Just wondering how are you with the kids and around the house? Do you help her with the kids and household chores? Are you the kind of dad she expects? I asked you these questions as this is a very important factor in our relationship. If one of us is not giving the right attention and care to the children and treating them well or not spending quality time as a family our romance goes down the drain. We definitely love each other but romancing on everyday basis? That depends on a lot of things. 

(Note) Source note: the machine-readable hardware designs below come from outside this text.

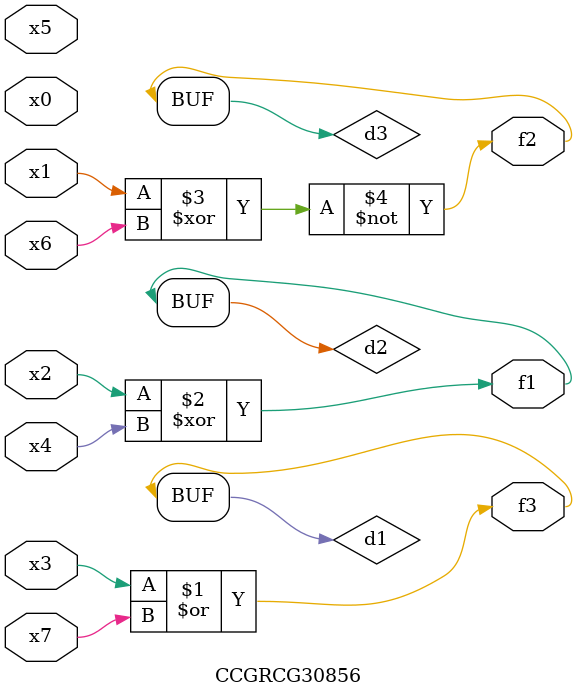
<source format=v>
module CCGRCG30856(
	input x0, x1, x2, x3, x4, x5, x6, x7,
	output f1, f2, f3
);

	wire d1, d2, d3;

	or (d1, x3, x7);
	xor (d2, x2, x4);
	xnor (d3, x1, x6);
	assign f1 = d2;
	assign f2 = d3;
	assign f3 = d1;
endmodule

</source>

Instead of giving all the attention to her and romancing try doing something great as a family may be she will get excited. Just my 2 cents.


----------



## Rosie123 (Sep 5, 2011)

Not sure if this applies, but it seems to me it would. When my husband and I were first married, he was sort of like this. He'd do a lot for me, almost anything I asked. Even little stuff like, "can you grab that for me?" when I was able to easily get it myself. I got lazy and expected him to just do all the work when it came to the relationship. He was fine at first, but obviously, that can't last, lol. Since we didn't talk about it, it got to the point he didn't want to do anything for me at all! I still struggle with laziness but things are pretty good now. I think you guys are on the right track. Just keep talking, counseling if you feel the need, and yeah, don't get too clingy. It's easy for her to start taking that for granted and take advantage of it, even if she doesn't mean to. Like, if you seem too happy with how things are, why would she change?


----------